▶ [YOUR TASK] Starting at the line below holding "pinky pip: (86, 91)" and stopping at the line holding "ring mcp: (152, 147)", print every line exactly, both ends included, and leave the rest out.

▶ [RECORDS FOR THE TASK]
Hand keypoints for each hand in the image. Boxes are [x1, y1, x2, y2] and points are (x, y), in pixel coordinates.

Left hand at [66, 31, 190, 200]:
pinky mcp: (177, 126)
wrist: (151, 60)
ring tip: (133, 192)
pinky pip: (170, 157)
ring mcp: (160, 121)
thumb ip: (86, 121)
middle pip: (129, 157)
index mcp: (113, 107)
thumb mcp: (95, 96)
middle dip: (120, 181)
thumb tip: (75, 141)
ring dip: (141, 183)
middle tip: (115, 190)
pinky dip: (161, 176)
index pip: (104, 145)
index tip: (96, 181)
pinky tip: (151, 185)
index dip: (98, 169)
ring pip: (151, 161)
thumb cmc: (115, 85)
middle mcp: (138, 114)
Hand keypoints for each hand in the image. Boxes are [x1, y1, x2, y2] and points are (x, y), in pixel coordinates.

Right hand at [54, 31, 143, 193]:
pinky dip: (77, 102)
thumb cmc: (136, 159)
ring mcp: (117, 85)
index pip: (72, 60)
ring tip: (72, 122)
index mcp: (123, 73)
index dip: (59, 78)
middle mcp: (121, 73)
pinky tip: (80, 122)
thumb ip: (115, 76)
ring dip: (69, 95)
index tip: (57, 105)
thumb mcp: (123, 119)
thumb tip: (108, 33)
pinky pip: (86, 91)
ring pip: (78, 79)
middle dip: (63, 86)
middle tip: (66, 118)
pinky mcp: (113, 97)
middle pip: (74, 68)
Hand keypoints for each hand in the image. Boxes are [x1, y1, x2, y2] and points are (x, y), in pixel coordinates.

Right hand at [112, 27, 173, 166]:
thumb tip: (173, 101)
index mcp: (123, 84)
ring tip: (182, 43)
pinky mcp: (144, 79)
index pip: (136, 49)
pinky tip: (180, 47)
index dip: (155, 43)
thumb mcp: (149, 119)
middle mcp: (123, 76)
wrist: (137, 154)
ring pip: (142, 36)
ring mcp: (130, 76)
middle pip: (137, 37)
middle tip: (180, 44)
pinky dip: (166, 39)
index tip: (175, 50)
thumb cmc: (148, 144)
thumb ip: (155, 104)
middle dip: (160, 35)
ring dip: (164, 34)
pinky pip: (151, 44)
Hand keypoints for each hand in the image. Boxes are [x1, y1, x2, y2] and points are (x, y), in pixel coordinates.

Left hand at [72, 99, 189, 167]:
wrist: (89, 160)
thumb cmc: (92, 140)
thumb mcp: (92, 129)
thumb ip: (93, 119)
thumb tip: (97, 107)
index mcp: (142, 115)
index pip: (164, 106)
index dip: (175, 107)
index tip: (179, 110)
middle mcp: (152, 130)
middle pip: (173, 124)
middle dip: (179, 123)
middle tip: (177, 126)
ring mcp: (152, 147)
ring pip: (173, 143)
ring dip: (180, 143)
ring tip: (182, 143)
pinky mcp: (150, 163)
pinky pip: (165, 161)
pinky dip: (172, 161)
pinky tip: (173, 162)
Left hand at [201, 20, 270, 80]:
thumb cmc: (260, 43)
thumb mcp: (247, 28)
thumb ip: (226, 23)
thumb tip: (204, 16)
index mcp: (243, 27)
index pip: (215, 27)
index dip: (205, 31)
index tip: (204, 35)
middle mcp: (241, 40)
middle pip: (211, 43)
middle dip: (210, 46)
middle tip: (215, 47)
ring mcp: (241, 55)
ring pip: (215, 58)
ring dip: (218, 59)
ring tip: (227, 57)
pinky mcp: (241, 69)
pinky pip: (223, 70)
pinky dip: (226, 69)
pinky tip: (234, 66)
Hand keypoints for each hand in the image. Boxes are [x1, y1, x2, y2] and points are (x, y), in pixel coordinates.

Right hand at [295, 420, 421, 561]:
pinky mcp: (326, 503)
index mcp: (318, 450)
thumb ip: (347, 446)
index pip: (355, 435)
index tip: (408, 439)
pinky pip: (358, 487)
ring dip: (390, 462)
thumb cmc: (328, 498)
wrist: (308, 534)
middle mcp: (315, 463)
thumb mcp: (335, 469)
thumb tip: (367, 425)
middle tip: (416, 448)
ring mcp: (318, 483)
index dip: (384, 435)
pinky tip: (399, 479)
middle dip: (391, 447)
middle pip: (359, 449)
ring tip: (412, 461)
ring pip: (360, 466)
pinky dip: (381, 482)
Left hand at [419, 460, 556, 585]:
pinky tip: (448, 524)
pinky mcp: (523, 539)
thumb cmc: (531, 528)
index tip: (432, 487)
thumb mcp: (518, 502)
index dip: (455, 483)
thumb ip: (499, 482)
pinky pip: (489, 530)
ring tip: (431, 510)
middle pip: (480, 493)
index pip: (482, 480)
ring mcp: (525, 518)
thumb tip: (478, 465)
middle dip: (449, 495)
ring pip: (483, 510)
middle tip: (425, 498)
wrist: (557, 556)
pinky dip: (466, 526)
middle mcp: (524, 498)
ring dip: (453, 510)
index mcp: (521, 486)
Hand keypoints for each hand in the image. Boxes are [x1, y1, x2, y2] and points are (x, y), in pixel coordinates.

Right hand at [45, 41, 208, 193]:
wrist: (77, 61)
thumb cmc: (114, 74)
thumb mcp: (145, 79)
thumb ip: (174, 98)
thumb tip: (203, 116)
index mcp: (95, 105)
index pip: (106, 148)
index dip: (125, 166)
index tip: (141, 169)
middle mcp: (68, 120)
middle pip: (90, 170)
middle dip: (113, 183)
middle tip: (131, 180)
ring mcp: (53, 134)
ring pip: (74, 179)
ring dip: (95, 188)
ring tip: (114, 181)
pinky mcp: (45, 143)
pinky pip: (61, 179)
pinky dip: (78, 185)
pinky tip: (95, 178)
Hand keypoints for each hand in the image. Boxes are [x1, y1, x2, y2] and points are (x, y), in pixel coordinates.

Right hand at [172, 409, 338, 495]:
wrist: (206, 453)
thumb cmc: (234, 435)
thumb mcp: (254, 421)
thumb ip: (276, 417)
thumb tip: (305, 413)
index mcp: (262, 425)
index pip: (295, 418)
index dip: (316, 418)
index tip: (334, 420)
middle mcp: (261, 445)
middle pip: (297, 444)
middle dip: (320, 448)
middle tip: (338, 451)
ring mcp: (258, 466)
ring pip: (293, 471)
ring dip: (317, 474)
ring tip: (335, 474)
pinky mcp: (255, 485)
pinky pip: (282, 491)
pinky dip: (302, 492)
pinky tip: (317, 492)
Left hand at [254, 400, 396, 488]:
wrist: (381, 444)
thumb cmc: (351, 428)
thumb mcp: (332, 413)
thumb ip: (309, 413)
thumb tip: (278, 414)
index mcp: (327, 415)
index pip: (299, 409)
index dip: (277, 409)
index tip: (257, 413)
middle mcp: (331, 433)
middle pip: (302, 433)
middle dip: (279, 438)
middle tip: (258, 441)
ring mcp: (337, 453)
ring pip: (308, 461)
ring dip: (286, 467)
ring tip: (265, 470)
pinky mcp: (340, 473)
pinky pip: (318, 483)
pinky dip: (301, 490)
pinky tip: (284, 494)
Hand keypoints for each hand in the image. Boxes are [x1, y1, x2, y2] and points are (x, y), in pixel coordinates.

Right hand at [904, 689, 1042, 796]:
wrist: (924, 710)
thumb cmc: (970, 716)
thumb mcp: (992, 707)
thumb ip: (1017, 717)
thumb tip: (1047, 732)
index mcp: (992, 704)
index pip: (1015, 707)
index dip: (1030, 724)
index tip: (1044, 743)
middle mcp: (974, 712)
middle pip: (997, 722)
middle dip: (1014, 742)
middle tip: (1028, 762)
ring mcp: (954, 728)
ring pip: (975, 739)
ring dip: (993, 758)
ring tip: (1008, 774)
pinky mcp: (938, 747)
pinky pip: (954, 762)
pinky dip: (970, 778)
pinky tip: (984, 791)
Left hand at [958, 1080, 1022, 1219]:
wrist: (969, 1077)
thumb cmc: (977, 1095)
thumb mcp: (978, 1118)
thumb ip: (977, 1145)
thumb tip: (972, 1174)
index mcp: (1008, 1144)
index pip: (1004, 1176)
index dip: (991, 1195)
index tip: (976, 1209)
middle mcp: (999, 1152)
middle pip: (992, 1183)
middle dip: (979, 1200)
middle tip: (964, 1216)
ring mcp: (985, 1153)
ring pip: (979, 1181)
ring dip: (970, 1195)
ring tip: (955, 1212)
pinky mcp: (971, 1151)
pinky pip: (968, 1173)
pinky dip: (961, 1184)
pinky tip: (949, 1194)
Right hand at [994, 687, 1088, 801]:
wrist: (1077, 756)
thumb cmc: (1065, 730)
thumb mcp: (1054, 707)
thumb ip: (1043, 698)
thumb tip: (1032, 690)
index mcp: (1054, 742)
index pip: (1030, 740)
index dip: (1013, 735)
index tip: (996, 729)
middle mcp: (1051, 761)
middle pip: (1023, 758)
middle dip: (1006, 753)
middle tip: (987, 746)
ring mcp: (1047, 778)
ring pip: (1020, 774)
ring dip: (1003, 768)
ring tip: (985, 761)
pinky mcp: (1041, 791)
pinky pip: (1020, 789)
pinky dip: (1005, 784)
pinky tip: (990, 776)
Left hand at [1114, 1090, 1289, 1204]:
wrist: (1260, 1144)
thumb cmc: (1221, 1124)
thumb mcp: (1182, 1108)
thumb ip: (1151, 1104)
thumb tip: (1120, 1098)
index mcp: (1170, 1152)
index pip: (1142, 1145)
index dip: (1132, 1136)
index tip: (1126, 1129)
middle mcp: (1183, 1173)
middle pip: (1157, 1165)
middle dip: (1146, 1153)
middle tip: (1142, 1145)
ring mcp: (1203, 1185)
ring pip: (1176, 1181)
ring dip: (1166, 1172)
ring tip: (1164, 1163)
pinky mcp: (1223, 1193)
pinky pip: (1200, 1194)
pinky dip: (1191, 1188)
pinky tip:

▶ [FINISHED EXERCISE]
pinky pip: (86, 91)
ring pip: (78, 79)
middle dip: (63, 86)
middle tip: (66, 118)
pinky mcp: (113, 97)
middle pip: (74, 68)
Hand keypoints for each hand in the image. Boxes are [x1, y1, x2, y2] and points are (x, y), in pixel coordinates.

Right hand at [112, 27, 173, 166]:
thumb tip: (173, 101)
index mcp: (123, 84)
ring tip: (182, 43)
pinky mcp: (144, 79)
index pip: (136, 49)
pinky tip: (180, 47)
index dip: (155, 43)
thumb mcp: (149, 119)
middle mcp: (123, 76)
wrist: (137, 154)
ring pip: (142, 36)
ring mcp: (130, 76)
middle pip: (137, 37)
middle tip: (180, 44)
pinky dip: (166, 39)
index tip: (175, 50)
thumb cmc: (148, 144)
thumb ip: (155, 104)
middle dip: (160, 35)
ring dip: (164, 34)
pinky pip: (151, 44)
Hand keypoints for each hand in the image. Boxes are [x1, y1, x2, y2] and points are (x, y), in pixel coordinates.

Left hand at [72, 99, 189, 167]:
wrist: (89, 160)
thumb cmc: (92, 140)
thumb mcp: (92, 129)
thumb ip: (93, 119)
thumb tip: (97, 107)
index mcp: (142, 115)
index pip: (164, 106)
index dip: (175, 107)
index tip: (179, 110)
middle mcp: (152, 130)
middle pip: (173, 124)
middle dip: (179, 123)
middle tip: (177, 126)
ring mcp: (152, 147)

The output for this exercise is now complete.